Aspirational changes over recent years have included, among others:

  • A school teaching style:- touches of consistency to glue together our wonderful individual teachers, moments that each week, each lesson, create a sense of team.
  • Professional Development Portfolios, with templates for teachers to record different kinds of CPD, and to guide reflection on what has been learnt and how/when new ideas have been tried out.
  • Introducing technology into classrooms, and integrating it into teaching and learning
  • Launching an eLearning platform with online tutorials and individual learning plans

So if we have a culture of learning and development, where change is not uncommon, why is managing it a challenge?

One of the main reasons is that change leads to moving away from our usual route, from our familiar and comfortable routines. And not everybody likes this. People can be afraid of change, and fear can provoke resentment and negativity.

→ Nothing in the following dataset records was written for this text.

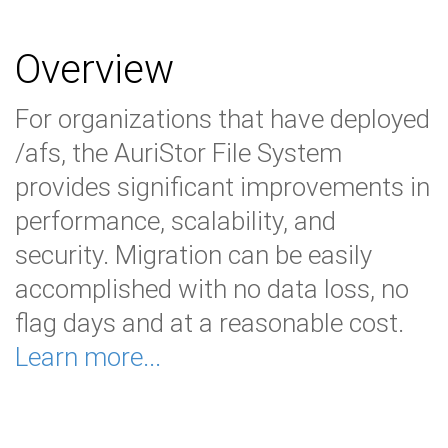
Overview
For organizations that have deployed
/afs, the AuriStor File System
provides significant improvements in
performance, scalability, and
security. Migration can be easily
accomplished with no data loss, no
flag days and at a reasonable cost.
Learn more...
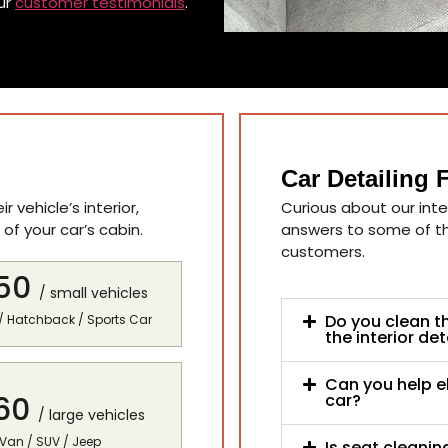
ur
customer testimonials
.
Car Detailing
 vehicle’s interior,
Curious about our inter
of your car’s cabin.
answers to some of 
customers.
50
/ small vehicles
Do you clean t
/ Hatchback / Sports Car
the interior det
Can you help e
60
car?
/ large vehicles
 Van / SUV / Jeep
Is seat cleaning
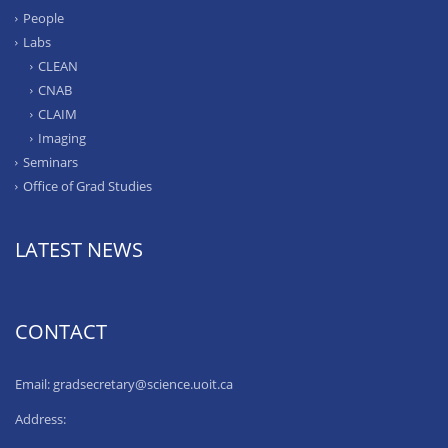
People
Labs
CLEAN
CNAB
CLAIM
Imaging
Seminars
Office of Grad Studies
LATEST NEWS
CONTACT
Email: gradsecretary@science.uoit.ca
Address:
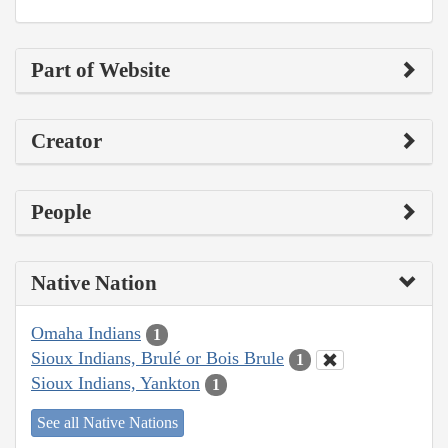
Part of Website
Creator
People
Native Nation
Omaha Indians
1
Sioux Indians, Brulé or Bois Brule
1
Sioux Indians, Yankton
1
See all Native Nations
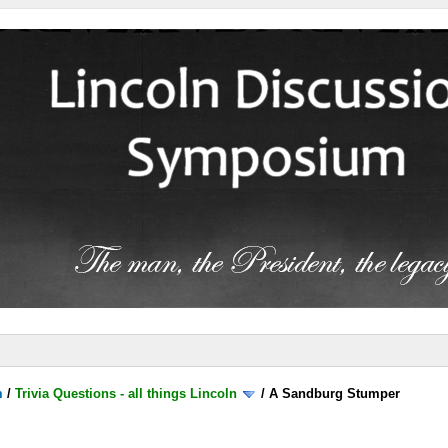
m
/
Trivia Questions - all things Lincoln
/
A Sandburg Stumper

So what are the key elements to managing change successfully? Here are some suggestions:

  1. Communication. The aims and rationale behind change need to be explained, discussed and agreed by both those responsible for implementing it and those who will be affected by it. An open, two-way channel of communication needs to run through the whole process.
  2. Ownership. If the communication is effective, ideally a sense of ownership can be created among the team, and then the responsibility for change becomes a shared one.
  3. Piloting. When possible, a small group or groups of those affected can spend some time trying out the proposed change and then report back with suggestions for improved implementation.
  4. A champion. Try to identify enthusiastic early adopters who can bring to the process a positivity and a willingness to try change, perhaps led by a ‘champion’ who can help to maintain momentum.
  5. Pace. Change won’t work if rushed or if it happens too slowly – a good sense of timing is needed to achieve the right balance.
  6. Review. And keep reviewing until the change becomes BAU – business as usual.

Sounds quite straightforward, no?

Well, no actually.

If I look back at my attempts at managing change, how have I fared? I would have to say that I have yet to achieve change which has been fully 100% successful. Partial, near successes yes, but reflecting on each of those aspirational changes mentioned above, none have entirely got to the BAU stage.

So where did I go wrong?!

There are probably 2 or 3 overriding reasons.

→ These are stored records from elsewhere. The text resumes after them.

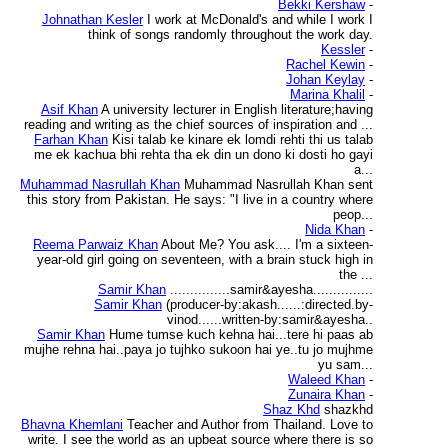
Bekki Kershaw
-
Johnathan Kesler
I work at McDonald's and while I work I
think of songs randomly throughout the work day.
Kessler
-
Rachel Kewin
-
Johan Keylay
-
Marina Khalil
-
Asif Khan
A university lecturer in English literature;having
reading and writing as the chief sources of inspiration and ...
Farhan Khan
Kisi talab ke kinare ek lomdi rehti thi us talab
me ek kachua bhi rehta tha ek din un dono ki dosti ho gayi
a...
Muhammad Nasrullah Khan
Muhammad Nasrullah Khan sent
this story from Pakistan. He says: "I live in a country where
peop...
Nida Khan
-
Reema Parwaiz Khan
About Me? You ask.... I'm a sixteen-
year-old girl going on seventeen, with a brain stuck high in
the ...
Samir Khan
...............samir&ayesha...............
Samir Khan
(producer-by:akash......:directed.by-
vinod......written-by:samir&ayesha..
Samir Khan
Hume tumse kuch kehna hai...tere hi paas ab
mujhe rehna hai..paya jo tujhko sukoon hai ye..tu jo mujhme
yu sam...
Waleed Khan
-
Zunaira Khan
-
Shaz Khd
shazkhd
Bhavna Khemlani
Teacher and Author from Thailand. Love to
write. I see the world as an upbeat source where there is so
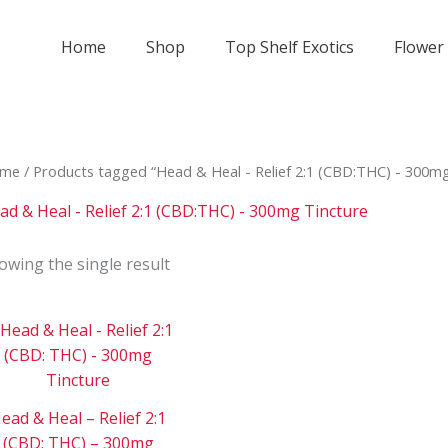
Home
Shop
Top Shelf Exotics
Flower
me
/ Products tagged “Head & Heal - Relief 2:1 (CBD:THC) - 300mg
ad & Heal - Relief 2:1 (CBD:THC) - 300mg Tincture
owing the single result
Price
This
range:
product
$150
has
through
$3
multiple
000
ead & Heal – Relief 2:1
variants.
(CBD: THC) – 300mg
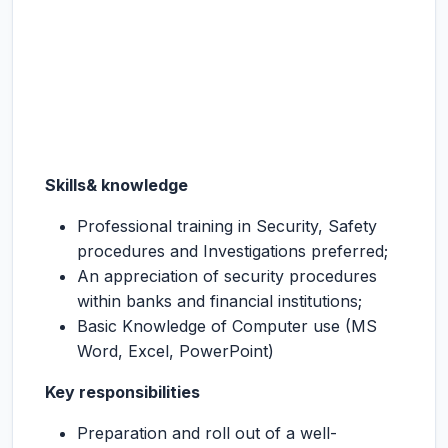
Skills& knowledge
Professional training in Security, Safety
procedures and Investigations preferred;
An appreciation of security procedures
within banks and financial institutions;
Basic Knowledge of Computer use (MS
Word, Excel, PowerPoint)
Key responsibilities
Preparation and roll out of a well-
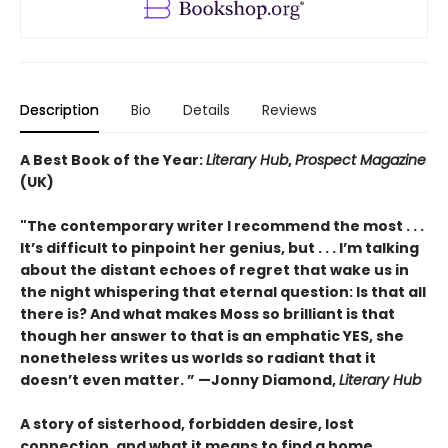
Description
Bio
Details
Reviews
A Best Book of the Year:
Literary Hub
,
Prospect Magazine
(UK)
"The contemporary writer I recommend the most . . .
It’s difficult to pinpoint her genius, but . . . I’m talking
about the distant echoes of regret that wake us in
the night whispering that eternal question: Is that all
there is? And what makes Moss so brilliant is that
though her answer to that is an emphatic YES, she
nonetheless writes us worlds so radiant that it
doesn’t even matter.
” —
Jonny Diamond,
Literary Hub
A story of sisterhood, forbidden desire, lost
connection, and what it means to find a home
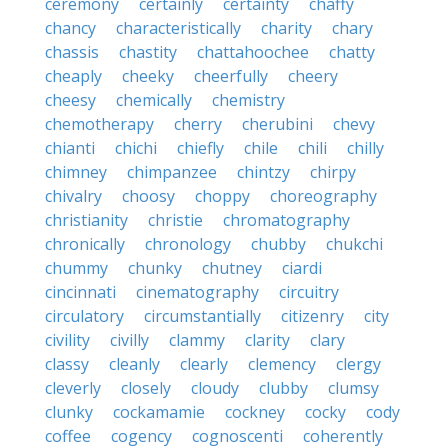
ceremony
certainly
certainty
chaffy
chancy
characteristically
charity
chary
chassis
chastity
chattahoochee
chatty
cheaply
cheeky
cheerfully
cheery
cheesy
chemically
chemistry
chemotherapy
cherry
cherubini
chevy
chianti
chichi
chiefly
chile
chili
chilly
chimney
chimpanzee
chintzy
chirpy
chivalry
choosy
choppy
choreography
christianity
christie
chromatography
chronically
chronology
chubby
chukchi
chummy
chunky
chutney
ciardi
cincinnati
cinematography
circuitry
circulatory
circumstantially
citizenry
city
civility
civilly
clammy
clarity
clary
classy
cleanly
clearly
clemency
clergy
cleverly
closely
cloudy
clubby
clumsy
clunky
cockamamie
cockney
cocky
cody
coffee
cogency
cognoscenti
coherently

The first is that as a DOS I am faced with constant demands from multiple directions…students, teachers, timetables, course enquiries, course admin, emails, rooms, books, resources, technology, classroom equipment, wifi and Internet connection, publishers, exams, references, interviews, inductions, and none of these relate to academic strategy…I know it all sounds like an excuse, but if you’re a DOS reading this you’ll know what I mean. To be honest it’s what makes the job fun. But time management is a challenge, and getting on to the strategy work – which for me is the most fun – particularly so.

The second issue is that change will be most successful when part of a greater vision, a clearly planned  strategy or mission, and I would wager that many EFL schools do not have such a thing. Or if they do, it is rarely communicated clearly to all the staff. Our aim is of course to be a successful and competitive provider of quality English language courses – and I’d say we achieve this – but an academic vision or strategy requires more detail and definition than that.

So, I have found that when managing change, new ideas might sometimes take over, or new demands may supersede old priorities.

And perhaps I just haven’t been able to follow the steps above as effectively as I could have. Perhaps my communication could have been more two-way, and more compelling? Perhaps I haven’t created that sense of ownership for change within the team? Perhaps I have not reviewed enough and made change stick? These elements are not straightforward at all, and do require skills which I know I am still developing.

So, as I return to work at the start of the new year, and once again pick up the many balls I have to juggle, and immediately feel a little overwhelmed, I wonder if I will achieve smoother and more effective change in 2013?

Whatever, I know it will be a challenge. At least that is my experience. What about yours?